═════ THE INPUT ═════

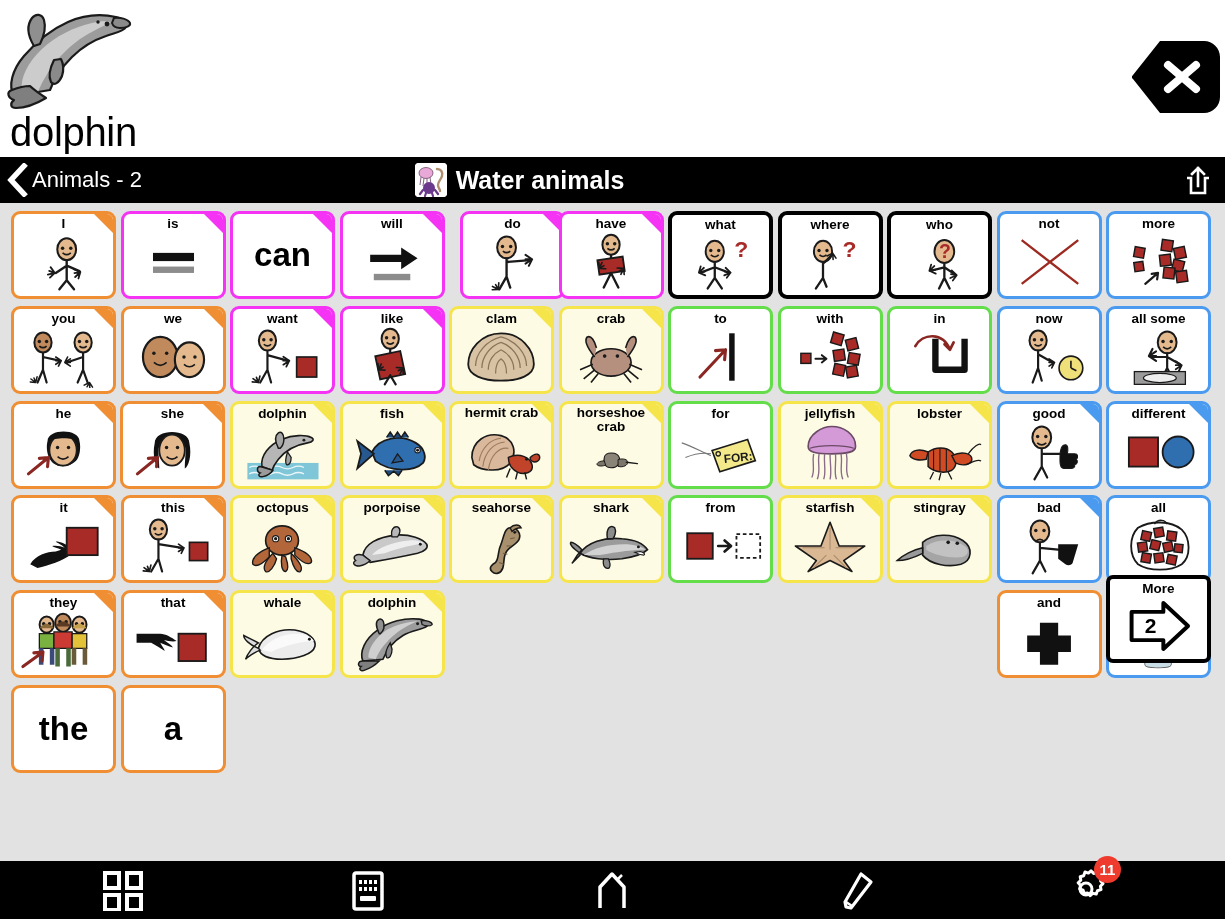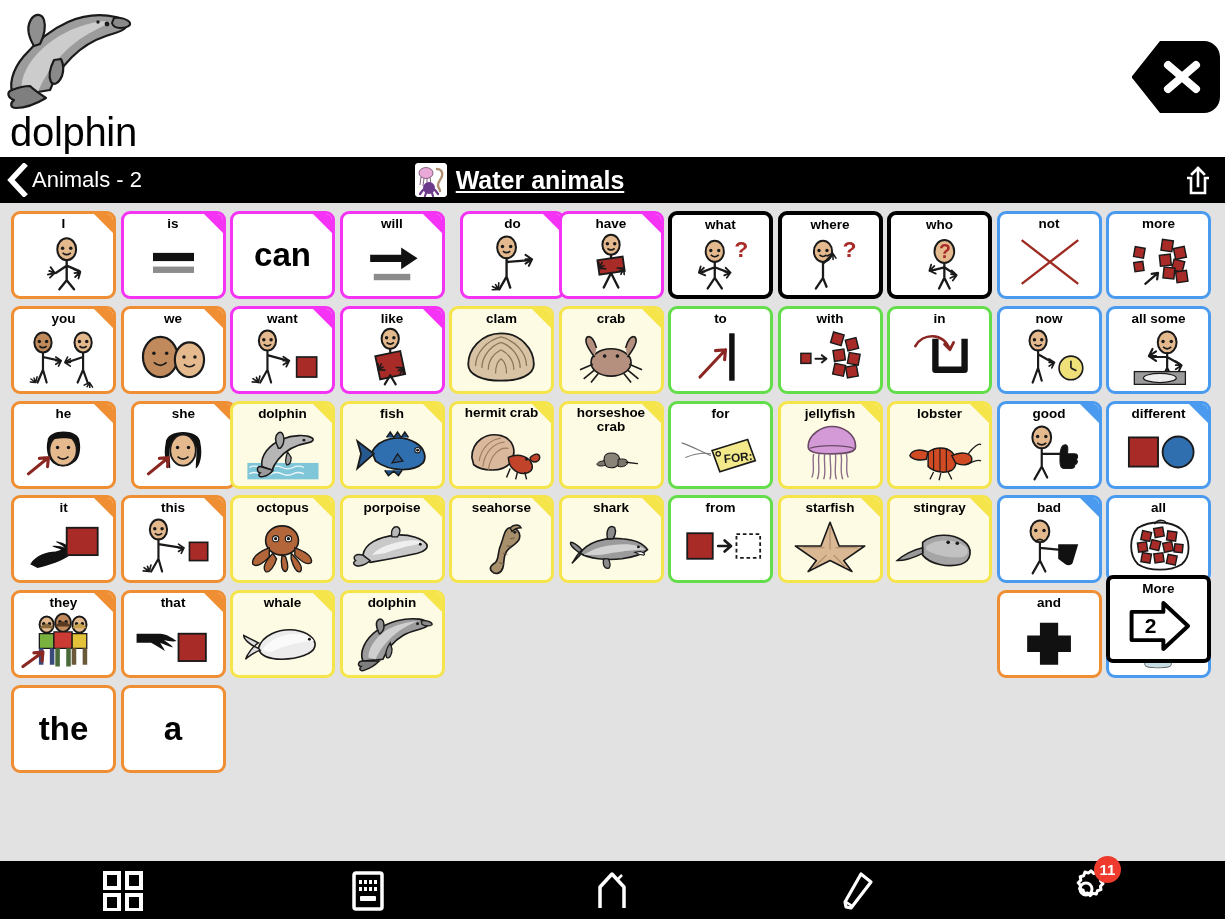--- a/index.html
+++ b/index.html
@@ -38,21 +38,20 @@
   }
   #back-btn {
     position: absolute; left: 6px; top: 0; height: 46px;
     display: flex; align-items: center; gap: 4px; cursor: pointer;
   }
   #back-label { font-size: 22px; color: #fff; }
   #title-center {
     position: absolute; left: 0; top: 0; width: 1039px; height: 46px;
     display: flex; align-items: center; justify-content: center; gap: 9px;
     pointer-events: none;
-    text-decoration: underline;
   }
   #title-icon {
     width: 32px; height: 34px; background: #fff; border-radius: 4px;
     position: relative; overflow: hidden;
   }
   #title-text { font-size: 25px; font-weight: bold; color: #fff; }
   #share-btn {
     position: absolute; right: 10px; top: 8px; width: 34px; height: 32px; cursor: pointer;
   }
 
@@ -567,21 +566,21 @@
             <ellipse cx="52" cy="32" rx="15" ry="17" fill="#e4b98e" stroke="#1a1a1a" stroke-width="2"></ellipse>
             <path d="M37 22 C40 12 66 12 68 22 C64 18 42 18 37 22 Z" fill="#111"></path>
             <circle cx="46" cy="29" r="1.9" fill="#1a1a1a"></circle>
             <circle cx="58" cy="29" r="1.9" fill="#1a1a1a"></circle>
             <path d="M46 39 Q52 44.4 58 39" fill="none" stroke="#1a1a1a" stroke-width="1.8"></path>
             <path d="M14 58 L36 40 M36 40 L26 41 M36 40 L35 50" stroke="#8a2722" stroke-width="3.4" fill="none" stroke-linecap="round"></path>
           </svg></div>
         <div class="fold" style="--fold: #ef8e32;"></div>
       </div>
     </div>
-    <div class="cell" style="left: 131px; top: 197.6px;">
+    <div class="cell" style="left: 120px; top: 197.6px;">
       <div class="btn c-orange">
         <div class="lbl">she</div>
         <div class="sym"><svg viewBox="0 0 105 68" width="100%" height="100%" preserveAspectRatio="xMidYMid meet">
             <path d="M33 24 C33 8 71 8 71 24 C74 38 70 50 66 52 C66 40 68 32 66 28 C58 34 46 34 38 28 C36 32 38 42 38 52 C34 50 30 38 33 24 Z" fill="#111"></path>
             <ellipse cx="52" cy="32" rx="14" ry="17" fill="#e4b98e" stroke="#1a1a1a" stroke-width="2"></ellipse>
             <circle cx="46" cy="29" r="1.9" fill="#1a1a1a"></circle>
             <circle cx="58" cy="29" r="1.9" fill="#1a1a1a"></circle>
             <path d="M46 39 Q52 44.4 58 39" fill="none" stroke="#1a1a1a" stroke-width="1.8"></path>
             <path d="M14 58 L36 40 M36 40 L26 41 M36 40 L35 50" stroke="#8a2722" stroke-width="3.4" fill="none" stroke-linecap="round"></path>
           </svg></div>

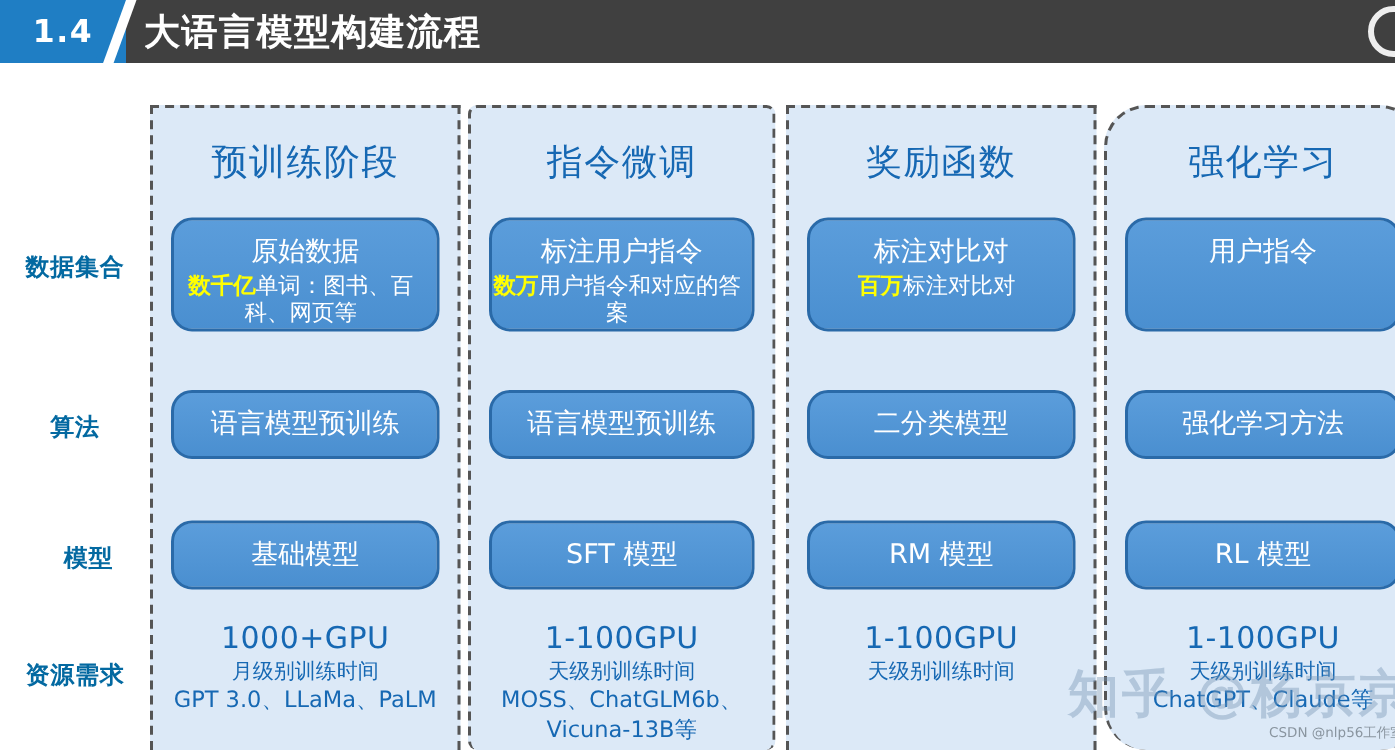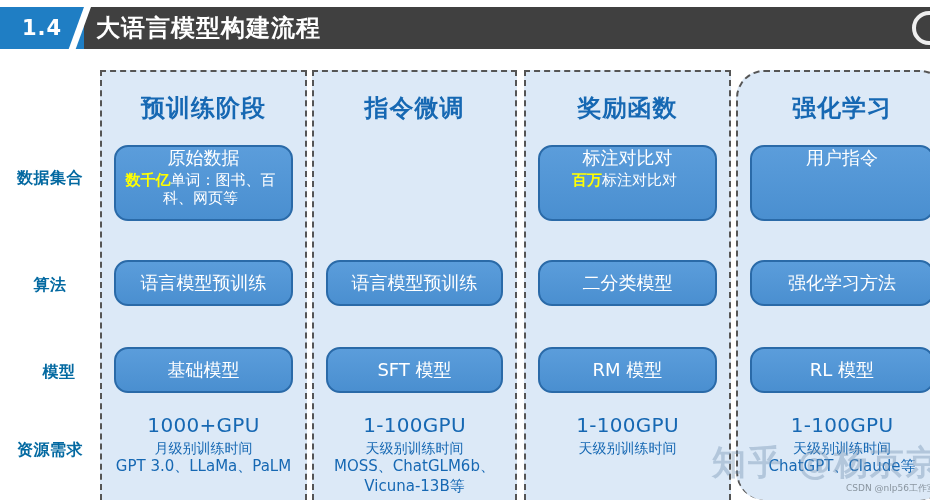--- a/index.html
+++ b/index.html
@@ -11,21 +11,21 @@
     height: 500px;
     background: #ffffff;
     font-family: "DejaVu Sans", "Liberation Sans", sans-serif;
     overflow: hidden;
     position: relative;
   }
 
   
   .header {
     position: absolute;
-    left: 0; top: 7px;
+    left: 0; top: 0;
     width: 930px;
     height: 42px;
     background: #404040;
     overflow: hidden;
   }
   .header-num-box {
     position: absolute;
     left: 0; top: 0;
     width: 84px;
     height: 42px;
@@ -103,42 +103,42 @@
     border-bottom: none;
   }
   .col-title {
     position: absolute;
     top: 20px;
     left: 0;
     width: 100%;
     text-align: center;
     color: #1668b3;
     font-size: 24px;
-    font-weight: bold;
+    font-weight: normal;
     letter-spacing: 1px;
     white-space: nowrap;
   }
 
   
   .card {
     position: absolute;
     left: 12px;
     right: 12px;
     background: linear-gradient(180deg, #5b9ddb 0%, #4a8fd0 100%);
     border: 2px solid #2a6aa8;
     border-radius: 14px;
     box-sizing: border-box;
     color: #ffffff;
     text-align: center;
     overflow: hidden;
   }
   .card-main {
     font-size: 18px;
     line-height: 1.25;
-    padding-top: 0;
+    padding-top: 10px;
     white-space: nowrap;
   }
   .card-sub {
     font-size: 15px;
     line-height: 1.22;
     padding: 1px 6px 0 0;
   }
   .hl {
     color: #ffff00;
     font-weight: bold;
@@ -231,23 +231,29 @@
     <div class="card-main">基础模型</div>
   </div>
 
   <div class="resource">
     <div class="gpu">1000+GPU</div>
     <div class="time">月级别训练时间</div>
     <div class="models">GPT 3.0、LLaMa、PaLM</div>
   </div>
 </div>
 
-<div class="column" style="left:312px; width:205px;">
+<div class="column" style="left:312px; width:205px;border-radius:6px;">
   <div class="col-title">指令微调</div>
 
+  <div class="card card-data">
+    <div class="card-main">标注用户指令</div>
+    <div class="card-sub">
+      <span class="hl">数万</span><span>用户指令和对应的答案</span>
+    </div>
+  </div>
 
   <div class="card card-algo">
     <div class="card-main">语言模型预训练</div>
   </div>
 
   <div class="card card-model">
     <div class="card-main">SFT 模型</div>
   </div>
 
   <div class="resource">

═════

__YOUR OBJECTIVE__
The preceding listing must be repeated exactly, with all images dropped.

__FINISHED TASK__
--- a/index.html
+++ b/index.html
@@ -38,21 +38,20 @@
   }
   #back-btn {
     position: absolute; left: 6px; top: 0; height: 46px;
     display: flex; align-items: center; gap: 4px; cursor: pointer;
   }
   #back-label { font-size: 22px; color: #fff; }
   #title-center {
     position: absolute; left: 0; top: 0; width: 1039px; height: 46px;
     display: flex; align-items: center; justify-content: center; gap: 9px;
     pointer-events: none;
-    text-decoration: underline;
   }
   #title-icon {
     width: 32px; height: 34px; background: #fff; border-radius: 4px;
     position: relative; overflow: hidden;
   }
   #title-text { font-size: 25px; font-weight: bold; color: #fff; }
   #share-btn {
     position: absolute; right: 10px; top: 8px; width: 34px; height: 32px; cursor: pointer;
   }
 
@@ -567,21 +566,21 @@
             <ellipse cx="52" cy="32" rx="15" ry="17" fill="#e4b98e" stroke="#1a1a1a" stroke-width="2"></ellipse>
             <path d="M37 22 C40 12 66 12 68 22 C64 18 42 18 37 22 Z" fill="#111"></path>
             <circle cx="46" cy="29" r="1.9" fill="#1a1a1a"></circle>
             <circle cx="58" cy="29" r="1.9" fill="#1a1a1a"></circle>
             <path d="M46 39 Q52 44.4 58 39" fill="none" stroke="#1a1a1a" stroke-width="1.8"></path>
             <path d="M14 58 L36 40 M36 40 L26 41 M36 40 L35 50" stroke="#8a2722" stroke-width="3.4" fill="none" stroke-linecap="round"></path>
           </svg></div>
         <div class="fold" style="--fold: #ef8e32;"></div>
       </div>
     </div>
-    <div class="cell" style="left: 131px; top: 197.6px;">
+    <div class="cell" style="left: 120px; top: 197.6px;">
       <div class="btn c-orange">
         <div class="lbl">she</div>
         <div class="sym"><svg viewBox="0 0 105 68" width="100%" height="100%" preserveAspectRatio="xMidYMid meet">
             <path d="M33 24 C33 8 71 8 71 24 C74 38 70 50 66 52 C66 40 68 32 66 28 C58 34 46 34 38 28 C36 32 38 42 38 52 C34 50 30 38 33 24 Z" fill="#111"></path>
             <ellipse cx="52" cy="32" rx="14" ry="17" fill="#e4b98e" stroke="#1a1a1a" stroke-width="2"></ellipse>
             <circle cx="46" cy="29" r="1.9" fill="#1a1a1a"></circle>
             <circle cx="58" cy="29" r="1.9" fill="#1a1a1a"></circle>
             <path d="M46 39 Q52 44.4 58 39" fill="none" stroke="#1a1a1a" stroke-width="1.8"></path>
             <path d="M14 58 L36 40 M36 40 L26 41 M36 40 L35 50" stroke="#8a2722" stroke-width="3.4" fill="none" stroke-linecap="round"></path>
           </svg></div>

--- a/index.html
+++ b/index.html
@@ -11,21 +11,21 @@
     height: 500px;
     background: #ffffff;
     font-family: "DejaVu Sans", "Liberation Sans", sans-serif;
     overflow: hidden;
     position: relative;
   }
 
   
   .header {
     position: absolute;
-    left: 0; top: 7px;
+    left: 0; top: 0;
     width: 930px;
     height: 42px;
     background: #404040;
     overflow: hidden;
   }
   .header-num-box {
     position: absolute;
     left: 0; top: 0;
     width: 84px;
     height: 42px;
@@ -103,42 +103,42 @@
     border-bottom: none;
   }
   .col-title {
     position: absolute;
     top: 20px;
     left: 0;
     width: 100%;
     text-align: center;
     color: #1668b3;
     font-size: 24px;
-    font-weight: bold;
+    font-weight: normal;
     letter-spacing: 1px;
     white-space: nowrap;
   }
 
   
   .card {
     position: absolute;
     left: 12px;
     right: 12px;
     background: linear-gradient(180deg, #5b9ddb 0%, #4a8fd0 100%);
     border: 2px solid #2a6aa8;
     border-radius: 14px;
     box-sizing: border-box;
     color: #ffffff;
     text-align: center;
     overflow: hidden;
   }
   .card-main {
     font-size: 18px;
     line-height: 1.25;
-    padding-top: 0;
+    padding-top: 10px;
     white-space: nowrap;
   }
   .card-sub {
     font-size: 15px;
     line-height: 1.22;
     padding: 1px 6px 0 0;
   }
   .hl {
     color: #ffff00;
     font-weight: bold;
@@ -231,23 +231,29 @@
     <div class="card-main">基础模型</div>
   </div>
 
   <div class="resource">
     <div class="gpu">1000+GPU</div>
     <div class="time">月级别训练时间</div>
     <div class="models">GPT 3.0、LLaMa、PaLM</div>
   </div>
 </div>
 
-<div class="column" style="left:312px; width:205px;">
+<div class="column" style="left:312px; width:205px;border-radius:6px;">
   <div class="col-title">指令微调</div>
 
+  <div class="card card-data">
+    <div class="card-main">标注用户指令</div>
+    <div class="card-sub">
+      <span class="hl">数万</span><span>用户指令和对应的答案</span>
+    </div>
+  </div>
 
   <div class="card card-algo">
     <div class="card-main">语言模型预训练</div>
   </div>
 
   <div class="card card-model">
     <div class="card-main">SFT 模型</div>
   </div>
 
   <div class="resource">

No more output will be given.